On November 4, 2011, Mike Rossi, Princess, Jimmy Jam (James Ferguson), Andy Gury and Eddie Bruce hosted a 30th reunion dance party celebration. The show was rated #1 in its time slot.

On March 6, 2012, WPHL announced that Dancin' On Air would return to the air on March 31, where it would air Saturday mornings at 10 a.m. WRDW-FM has been tapped as the official radio station for the program. Core group members include Brittainy Taylor, DeAnna Marie, Jeanna Zettler, Mikey P, Paulie Scalia, Anthony Vee, Anthony Franzzo (AKA DJ ZO), Nicole Peraino, Nicole Zell, Ian Ashanti, John Haslett, Kobi Kearney, Casey on Wired, Michael (Mikey P) Pericoloso and DJ Josiah. The show was produced by Michael Nise, Executive Producer and Chrystel Eberts, Supervising Producer.

On Jan 27th 2016, "Dancin' On Air" returned to TV on the cable music channel FUSE TV. The show was co-executive produced by Michael Nise and Chrystel Eberts and directed by Michael Nise and Rob Schwartz. There was a reality show based on "Dancin' On Air" called "Saturday Morning Fever" which also aired on FUSE TV by executive producers Michael Nise, Chrystel Eberts and Tom Forman, Relativity Real. Both shows lasted one season.

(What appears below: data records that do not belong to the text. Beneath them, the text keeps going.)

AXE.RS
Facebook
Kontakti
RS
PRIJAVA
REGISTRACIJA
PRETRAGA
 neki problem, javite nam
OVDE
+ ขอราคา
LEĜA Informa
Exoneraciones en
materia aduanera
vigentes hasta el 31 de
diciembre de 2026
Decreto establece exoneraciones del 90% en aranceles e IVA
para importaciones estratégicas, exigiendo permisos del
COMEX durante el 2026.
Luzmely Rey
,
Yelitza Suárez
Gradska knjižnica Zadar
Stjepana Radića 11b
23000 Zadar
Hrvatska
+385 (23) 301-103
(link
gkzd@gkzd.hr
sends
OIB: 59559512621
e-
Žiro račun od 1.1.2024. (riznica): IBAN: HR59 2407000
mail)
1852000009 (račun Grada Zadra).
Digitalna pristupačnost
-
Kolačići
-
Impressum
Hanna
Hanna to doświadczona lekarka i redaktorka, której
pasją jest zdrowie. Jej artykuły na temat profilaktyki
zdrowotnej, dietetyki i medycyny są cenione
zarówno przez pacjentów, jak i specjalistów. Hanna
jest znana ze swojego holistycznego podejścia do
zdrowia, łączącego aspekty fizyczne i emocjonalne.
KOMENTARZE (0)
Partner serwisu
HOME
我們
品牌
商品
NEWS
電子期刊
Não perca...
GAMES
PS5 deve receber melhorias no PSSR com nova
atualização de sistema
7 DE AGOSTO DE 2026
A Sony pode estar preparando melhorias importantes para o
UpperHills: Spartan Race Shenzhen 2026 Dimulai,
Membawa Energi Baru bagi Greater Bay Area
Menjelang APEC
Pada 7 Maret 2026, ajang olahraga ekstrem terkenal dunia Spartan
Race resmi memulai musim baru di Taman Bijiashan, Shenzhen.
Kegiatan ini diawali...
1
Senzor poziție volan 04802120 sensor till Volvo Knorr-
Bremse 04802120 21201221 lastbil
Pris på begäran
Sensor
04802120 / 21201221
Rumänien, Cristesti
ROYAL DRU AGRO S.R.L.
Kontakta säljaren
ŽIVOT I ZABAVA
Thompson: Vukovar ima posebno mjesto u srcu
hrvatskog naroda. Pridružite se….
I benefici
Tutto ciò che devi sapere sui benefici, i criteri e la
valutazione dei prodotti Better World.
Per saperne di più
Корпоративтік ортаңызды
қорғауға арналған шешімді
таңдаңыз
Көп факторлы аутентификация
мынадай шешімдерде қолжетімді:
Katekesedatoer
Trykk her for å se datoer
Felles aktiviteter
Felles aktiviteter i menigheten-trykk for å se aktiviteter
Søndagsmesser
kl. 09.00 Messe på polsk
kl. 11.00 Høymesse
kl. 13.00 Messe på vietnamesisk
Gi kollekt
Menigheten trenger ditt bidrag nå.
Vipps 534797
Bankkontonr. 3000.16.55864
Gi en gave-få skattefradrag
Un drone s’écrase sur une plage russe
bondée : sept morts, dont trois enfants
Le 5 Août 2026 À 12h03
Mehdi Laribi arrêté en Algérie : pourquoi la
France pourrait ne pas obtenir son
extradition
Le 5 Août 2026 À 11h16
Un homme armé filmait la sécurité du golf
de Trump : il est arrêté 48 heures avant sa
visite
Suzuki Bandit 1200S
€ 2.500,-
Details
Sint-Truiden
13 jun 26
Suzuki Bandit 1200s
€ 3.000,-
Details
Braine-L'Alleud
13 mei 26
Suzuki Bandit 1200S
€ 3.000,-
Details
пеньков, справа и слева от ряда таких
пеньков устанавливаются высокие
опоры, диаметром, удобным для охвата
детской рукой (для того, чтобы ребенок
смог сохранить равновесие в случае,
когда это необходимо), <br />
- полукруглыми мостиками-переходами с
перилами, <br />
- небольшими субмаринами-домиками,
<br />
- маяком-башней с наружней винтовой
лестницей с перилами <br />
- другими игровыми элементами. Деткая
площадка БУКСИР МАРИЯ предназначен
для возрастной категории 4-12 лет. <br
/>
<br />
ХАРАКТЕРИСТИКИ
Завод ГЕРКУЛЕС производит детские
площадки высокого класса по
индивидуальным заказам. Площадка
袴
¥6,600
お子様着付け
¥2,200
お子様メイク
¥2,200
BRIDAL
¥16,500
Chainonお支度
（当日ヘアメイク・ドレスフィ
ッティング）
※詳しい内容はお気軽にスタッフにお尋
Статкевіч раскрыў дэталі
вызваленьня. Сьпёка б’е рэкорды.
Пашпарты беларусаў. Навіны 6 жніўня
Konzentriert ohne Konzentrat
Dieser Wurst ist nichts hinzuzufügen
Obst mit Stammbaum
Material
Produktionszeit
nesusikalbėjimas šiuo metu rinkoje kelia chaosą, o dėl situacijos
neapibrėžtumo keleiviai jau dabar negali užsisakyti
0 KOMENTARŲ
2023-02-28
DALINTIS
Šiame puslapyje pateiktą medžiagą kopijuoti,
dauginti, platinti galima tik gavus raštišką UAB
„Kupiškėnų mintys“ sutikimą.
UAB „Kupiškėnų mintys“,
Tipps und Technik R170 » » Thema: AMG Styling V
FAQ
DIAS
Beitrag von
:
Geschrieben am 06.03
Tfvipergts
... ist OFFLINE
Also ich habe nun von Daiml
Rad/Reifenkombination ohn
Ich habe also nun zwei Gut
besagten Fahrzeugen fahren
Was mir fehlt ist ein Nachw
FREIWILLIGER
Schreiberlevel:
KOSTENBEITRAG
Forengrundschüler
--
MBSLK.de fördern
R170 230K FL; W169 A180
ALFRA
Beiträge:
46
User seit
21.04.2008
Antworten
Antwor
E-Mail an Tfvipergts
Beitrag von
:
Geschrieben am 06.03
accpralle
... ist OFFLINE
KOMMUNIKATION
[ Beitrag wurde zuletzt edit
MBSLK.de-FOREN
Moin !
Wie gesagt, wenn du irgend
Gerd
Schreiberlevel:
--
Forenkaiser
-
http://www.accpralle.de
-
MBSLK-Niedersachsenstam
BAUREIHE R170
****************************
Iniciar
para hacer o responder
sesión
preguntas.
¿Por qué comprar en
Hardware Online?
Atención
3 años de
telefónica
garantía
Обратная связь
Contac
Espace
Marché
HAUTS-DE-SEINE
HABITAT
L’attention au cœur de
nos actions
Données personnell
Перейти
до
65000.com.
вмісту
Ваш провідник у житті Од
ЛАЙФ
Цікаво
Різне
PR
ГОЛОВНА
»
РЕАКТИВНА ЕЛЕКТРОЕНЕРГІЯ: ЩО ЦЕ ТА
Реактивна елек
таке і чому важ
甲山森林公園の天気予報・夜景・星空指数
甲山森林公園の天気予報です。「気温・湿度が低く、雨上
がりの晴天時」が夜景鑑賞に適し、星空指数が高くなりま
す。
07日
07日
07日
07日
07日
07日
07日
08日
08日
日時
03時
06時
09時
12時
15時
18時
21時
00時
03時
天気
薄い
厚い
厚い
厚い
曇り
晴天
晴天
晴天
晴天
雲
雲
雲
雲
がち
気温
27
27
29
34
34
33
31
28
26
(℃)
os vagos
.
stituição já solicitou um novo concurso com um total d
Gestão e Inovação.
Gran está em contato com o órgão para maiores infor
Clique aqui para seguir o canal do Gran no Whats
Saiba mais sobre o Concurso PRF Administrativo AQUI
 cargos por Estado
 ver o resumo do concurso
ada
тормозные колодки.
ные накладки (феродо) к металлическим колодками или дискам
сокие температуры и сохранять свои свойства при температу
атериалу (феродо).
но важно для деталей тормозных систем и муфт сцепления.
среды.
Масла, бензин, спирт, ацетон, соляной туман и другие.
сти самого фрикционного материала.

(All Dancin' On Air and Dance Party USA copyrights and trademarks solely held by OMNI 2000 Inc., Michael Nise, President/CEO. Website: www.omni2000.biz.)

==Controversy==
On April 10, 2016, Philadelphia magazine published an article detailing a new feud between many of the people who were on Dancin' On Air in their teens and the producer of the show.